Bacaan dan renungan Sabda Tuhan hari Senin pekan Adven ke-3, 17 Desember 2018. Kejadian 49,2.8-10; Matius 1,1-17. Suara: Ambros sdb (renungan).

Tema renungan kita pada hari ini bertema: Keadilan Tuhan Berjaya. Beberapa hari belakangan tokoh-tokoh kitab suci seperti Elia di Perjanjian Lama dan Yohanes Pembaptis di Perjanjian Baru menarik perhatian kita. Pada hari ini kita berkesempatan untuk berjumpa dengan tokoh perjanjian lama yang lain, yaitu raja Daud. 

Yakub yang disebut Israel, pada saat hendak meninggal dunia, ia memanggil anak-anaknya untuk memberikan mereka wasiat, dan yang mendapat wasiat untuk menurunkan kuasa keadilan-Nya ialah Yehuda. Dari dialah datang raja Daud. Keturunan demi keturunan dari Yehuda ke Daud, akan sampai ke Yakub yang memperanakan Yusuf suami Bunda Maria.  

Di dalam ruang kelas pada waktu pelajaran agama katolik, seorang siswi protes keras kepada gurunya. Ia tidak ingin gurunya meneruskan pelajaran dengan menyebut nama Daud. Baginya Daud itu pembuat skandal ulung. Sebagai remaja perempuan, ia ingin supaya tokoh-tokoh besar dan pemimpin yang bersikap tidak adil, curang, pemuas nafsu birahi, pemerkosa seperti Daud tidak boleh dijadikan isi pelajaran karena ia tidak bisa menjadi contoh yang baik.

Ibu gurunya berusaha untuk menenangkan suasana, karena provokasi gadis itu membuat teman-temannya menjadi gaduh karena mereka mengutuk tokoh Daud. Guru meyakinkan mereka semua, bahwa tokoh seperti Daud memiliki banyak kesamaan dengan banyak tokoh sejarah lainnya di dunia. Mereka tidak luput dari kesalahan dan dosanya. Mereka yang justeru menciptakan ketidak-adilan. 

Oleh karena itu Tuhan ingin memunculkan keadilan yang menurut kehendak-Nya, meskipun melalui cara dan pribadi manusia yang berdosa. Keadilan Tuhan harus tetap jaya dan tidak boleh kalah dari tabiat jahat manusia. Seorang pemuda terlibat dalam pergaulan yang tidak sehat. Ia menghamili pacarnya dan studinya terganggu. Tingkahnya di rumah semakin aneh. Ia berubah menjadi keras dan bisa marah membabi buta. Pokoknya ia bertindak tidak adil. 

Tetapi kedua orang tuanya tidak putus asa. Mereka memilih jalan keadilan. Jalan kasih akan puteranya. Anak itu lalu merasa diterima dengan baik. Ia tidak diperlakukan sebagai seorang yang gagal dan berdosa. Kedua orang tua itu sebenarnya sedang mempraktekkan keadilan Tuhan yang berjaya. Kita belajar dari Daud, bahwa kalau keadilan yang hanya menuruti kemauan manusia, yang terjadi ialah ketidak-adilan. Keadilan dari Tuhan akan mengubah ketidak adilan itu menjadi berkat dan keselamatan. 

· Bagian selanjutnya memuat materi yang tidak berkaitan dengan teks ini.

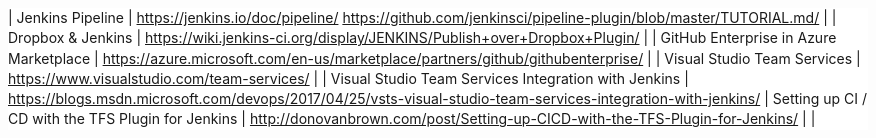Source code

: | Jenkins Pipeline | <https://jenkins.io/doc/pipeline/>  <https://github.com/jenkinsci/pipeline-plugin/blob/master/TUTORIAL.md/> |
| Dropbox & Jenkins | <https://wiki.jenkins-ci.org/display/JENKINS/Publish+over+Dropbox+Plugin/> |
| GitHub Enterprise in Azure Marketplace | <https://azure.microsoft.com/en-us/marketplace/partners/github/githubenterprise/> |
| Visual Studio Team Services | <https://www.visualstudio.com/team-services/> |
| Visual Studio Team Services Integration with Jenkins | <https://blogs.msdn.microsoft.com/devops/2017/04/25/vsts-visual-studio-team-services-integration-with-jenkins/> | Setting up CI / CD with the TFS Plugin for Jenkins | <http://donovanbrown.com/post/Setting-up-CICD-with-the-TFS-Plugin-for-Jenkins/> |
|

Marilah kita berdoa. Dalam nama Bapa… Ya Bapa maha rahim, perkuatkanlah ketaatan dan kesetiaan iman kami, sehingga tidak goyah oleh aneka ancaman-ancaman di sekeliling kami. Salam Maria… Dalam nama Bapa…

Please Share:

2 Comments

  1. Bagus, Padre.
    Memang benar bahwa Daud tidak boleh dilihat hanya dalam perspektif “selangkangannya Betsyeba”.
    Rencana Tuhan tidak seperti pikiran manusia.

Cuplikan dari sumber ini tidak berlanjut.